‘Ndrangheta, sequestri al presunto prestanome
Quote di immobili del presunto prestanome dei Bevilacqua: «Pericolosità sociale»
Il suo nome era già finito accanto a quello dei Bevilacqua, accusati di essere usurai vicini al clan della ‘ndrangheta dei Mancuso di Limbadi. Era il 2015 e Alfredo Bordogna, 54 anni, imprenditore di Villa d’Almè, finì agli arresti domiciliari. Ora il suo nome è in un decreto di sequestro di beni, come misura di prevenzione. Come i Bevilacqua, di Vibo Valentia, è ritenuto socialmente pericoloso e i redditi risultano sproporzionati rispetto ai patrimoni.
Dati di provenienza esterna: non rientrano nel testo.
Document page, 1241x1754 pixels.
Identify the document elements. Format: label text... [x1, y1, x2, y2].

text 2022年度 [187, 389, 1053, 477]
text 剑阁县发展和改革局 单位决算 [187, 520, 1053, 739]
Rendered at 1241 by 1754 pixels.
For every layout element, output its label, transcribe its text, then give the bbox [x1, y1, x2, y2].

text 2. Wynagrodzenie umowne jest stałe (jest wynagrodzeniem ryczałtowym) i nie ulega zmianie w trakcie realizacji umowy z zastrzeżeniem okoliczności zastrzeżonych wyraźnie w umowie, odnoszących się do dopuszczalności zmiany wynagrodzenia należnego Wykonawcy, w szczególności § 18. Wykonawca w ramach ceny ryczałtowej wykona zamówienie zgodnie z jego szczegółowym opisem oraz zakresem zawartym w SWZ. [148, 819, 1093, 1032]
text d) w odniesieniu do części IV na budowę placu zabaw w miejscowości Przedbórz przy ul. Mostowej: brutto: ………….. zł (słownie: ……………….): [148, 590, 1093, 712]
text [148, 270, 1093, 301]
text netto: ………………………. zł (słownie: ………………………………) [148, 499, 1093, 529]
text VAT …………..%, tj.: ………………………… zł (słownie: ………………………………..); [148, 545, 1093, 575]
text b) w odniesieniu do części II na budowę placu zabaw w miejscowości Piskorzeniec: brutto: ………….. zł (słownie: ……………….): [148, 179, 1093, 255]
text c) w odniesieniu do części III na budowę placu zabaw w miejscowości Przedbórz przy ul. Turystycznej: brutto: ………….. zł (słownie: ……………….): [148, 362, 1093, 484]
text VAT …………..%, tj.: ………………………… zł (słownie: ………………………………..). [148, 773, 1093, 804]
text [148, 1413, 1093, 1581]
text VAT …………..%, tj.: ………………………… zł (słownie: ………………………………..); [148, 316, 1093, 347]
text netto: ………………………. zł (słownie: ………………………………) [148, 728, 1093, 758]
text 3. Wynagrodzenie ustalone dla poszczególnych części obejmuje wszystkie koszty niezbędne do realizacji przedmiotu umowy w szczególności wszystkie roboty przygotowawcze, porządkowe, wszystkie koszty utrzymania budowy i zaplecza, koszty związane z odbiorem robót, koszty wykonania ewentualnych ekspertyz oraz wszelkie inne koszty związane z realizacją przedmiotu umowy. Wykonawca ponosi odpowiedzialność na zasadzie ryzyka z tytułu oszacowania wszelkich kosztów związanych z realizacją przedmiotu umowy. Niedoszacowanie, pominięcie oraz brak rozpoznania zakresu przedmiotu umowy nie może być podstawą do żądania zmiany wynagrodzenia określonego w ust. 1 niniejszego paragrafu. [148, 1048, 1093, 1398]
Allora si chiamava operazione Hydra: Bordogna è a processo a Roma accusato di aver fatto da prestanome di Renato Bevilacqua (figlio di Luigi Ferruccio, morto a 70 anni nel 2018) intestandosi fittiziamente quote societarie. Prima, al Riesame era caduta per tutti l’aggravante mafiosa. Il dibattimento è all’inizio, il suo avvocato Domenico ChinRoma, damo anticipa, in generale, che Bordogna «si dice estraneo ai fatti». Nel frattempo, il Gico della Gdf ha lavorato sui patrimoni degli eredi del capo famiglia Bevilacqua, allora arrestato, e dei presunti prestanome che nell’ipotesi accusatoria servivano da schermi per mettere i patrimoni al sicuro da provvedimenti. Da qui il decreto del tribunale di
sezione misure di prevenzione, su richiesta della Direzione distrettuale antimafia. Sono passati quasi cinque anni da quell’operazione, ma il tribunale valorizza l’ordinanza di allora del gip per ripercorrere i ruoli, tracciare i profili dei protagonisti e ricostruire i legami. Renato Bevilacqua, per esempio, in una conversazione dice al «prestanome» Bordogna: «Voglio eliminarmi tutto, ho l’esigenza di alleggerirmi su tutti i fronti». Secondo il giudice, parlava di provvedimenti che potessero colpire i suoi beni. I Bevilacqua sono i destinatari della parte più corposa dei sequestri per due milioni di euro, tra case e 14 lingotti d’oro, in totale. L’impatto sui beni di Bordogna è minore, anche perché ha solo il 2% di cinque unità immobiliari in via Martinella, a Torre Boldone, tutte di pochi metri quadrati, da 7 a 28, tranne una più consistente di cinque vani. La comprò nel 2013 per 267.819 euro, e risulta al 98% dei genitori.
È stato socio unico o con quote di diverse società: di lavori di installazione a Grassobbio, di noleggio auto a Bergamo, di fabbricazione di caldaie a Milano, di produzione di energia elettrica a Urgnano, ma le attività sono state per lo più cedute, sono cessate o sono fallite. Comunque, non sono state ricondotte alla presunta attività di prestanome. Il tribunale ha circoscritto la pericolosità sociale al 2012 e al 2013. Bordogna aveva avuto una condanna di 4 anni per truffa in Germania e una di 2 anni e 8 mesi per riciclaggio. Ma sono fatti del 2005 e da allora fino al 2012 non è emerso più nulla.
Rispetto alla sproporzione tra reddito e patrimonio, i finanzieri hanno rilevato le incongruenze. Con zero entrate dichiarate, dal 2002 al 2011 Bordogna ha avuto uscite dai 19 ai 31 mila euro annui legate anche alla costituzione di società. Nel 2012, nulla di anomalo con 54 mila euro di reddito e 30 di uscite. Ma l’anno dopo, senza entrate ha speso 35 mila euro.
Altra storia. Lo scorso gennaio Bordogna ha testimoniato a Bergamo come vittima della presunta banda delle estorsioni di cui Rocco Di Lorenzo è ritenuto il capo.